Clinton Compromise Aims to End Fireworks Over Military's Gay Ban
| WASHINGTON
PRESIDENT Clinton made a choice July 19 in announcing his policy on gays in the military, one of the most politically vexing issues in his young administration:
* Advocates for lifting the ban on gays in the military got the speech. He made clear that his sympathies inclined toward lifting the ban further than was politically realistic. He even singled out the most outspoken advocates of lifting the ban for praise.
* Opponents of lifting the ban got most of the policy. The executive order Mr. Clinton issued would largely ban service by the openly gay.
In his speech at the National Defense University in Washington, Clinton reaffirmed his central principle that conduct, and not homosexual status, should decide fitness for service. He also cited the loyal service of many homosexuals in the military.
"I think what it means now is, don't-ask, don't-tell is really the law of the land," says Northwestern University military sociologist Charles Moskos, referring to the short-hand description of a compromise policy that restricts service by the openly homosexual but does not inquire about sexual orientation.
The next step, which may come July 21, is for Senate Armed Services Committee chairman Sam Nunn (D) of Georgia to determine whether he is satisfied with Clinton's policy or if he will propose legislation to codify it in law. Mr. Nunn has been a leading opponent of lifting the ban on gays in the military. Other members of Congress expect their colleagues to follow Nunn's lead.
He had planned hearings with the Joint Chiefs of Staff July 20 for their reaction to the Clinton order. Senate aides expect that his decision whether to introduce legislation will be determined by what he sensed from the chief's testimony.
Clinton's order followed the recommendations of Defense Secretary Les Aspin, who has worked closely with the Joint Chiefs to craft it. It does not appear far from what Nunn himself has proposed, Dr. Moskos says.
The White House is nine-tenths of the way to Sam Nunn, says a congressional aide. "We'll see if they go the rest of the way."
To settle the issue, even on Nunn's terms, would serve two important ends for Clinton.
First, it would close active public controversy over an issue that has identified Clinton with traditional social liberals and their interest groups from the first week of his presidency.
Second, although it may not improve his relations with the US military, it will at least help neutralize an aggravation between the armed services and the commander-in-chief.

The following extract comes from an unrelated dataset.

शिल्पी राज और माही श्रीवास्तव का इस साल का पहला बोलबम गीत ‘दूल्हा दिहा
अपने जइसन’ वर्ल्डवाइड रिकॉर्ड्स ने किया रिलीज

Popular opinion has remained split on whether homosexuality is compatible with military service, according to CNN polls. The issue itself is not very important to the vast majority of Americans, perhaps not even to most homosexuals, says Democratic consultant Greg Schneiders.
But the issue has come to represent Clinton's indecisiveness and linkage to socially liberal causes, says Mr. Schneiders. And those are vote-changing issues for significant numbers of people.
Among White House staffers, nearly every conversation about Clinton's public opinion problems and liberal image goes straight back to the launching of the gay-ban issue during the first week of the administration.
Schneiders credits Clinton with good motives, at least: "It's a case where I think he was truly trying to do the right thing."
He agrees with others who point out that good intentions without a keen strategic sense are not enough. "It fits a general pattern of not knowing where they want to go," says a Senate aide. "So they end up going somewhere else."
Nunn, the aide believes, knew how the hand would play out from the very beginning.
In the military, Clinton faces a more pointed problem. His effort to soften the gay-ban has exacerbated a relationship already sour for many other reasons.
"You have never heard spontaneous remarks against a commander-in-chief like now," says Moskos, whose experience goes back through Eisenhower. The sense in the ranks, he says, is of "a commander-in-chief who doesn't like us."
Clinton's successful Vietnam-era avoidance of the draft and reports of White House staff treating officers with disrespect are powerful symbols to military personnel about Clinton's attitudes. Even his Memorial Day speech at the Vietnam veterans' memorial hit the wrong note, says Moskos, who was consulted on it by the White House.
The speech essentially asked that the old divisions of that war be behind us - as if the Vietnam veterans had wanted to go to war, says Moskos.
Overarching these symbols, Moskos notes, is a massive defense drawdown and a military pay freeze. Even "Ronald Reagan would have had trouble implementing that," he says.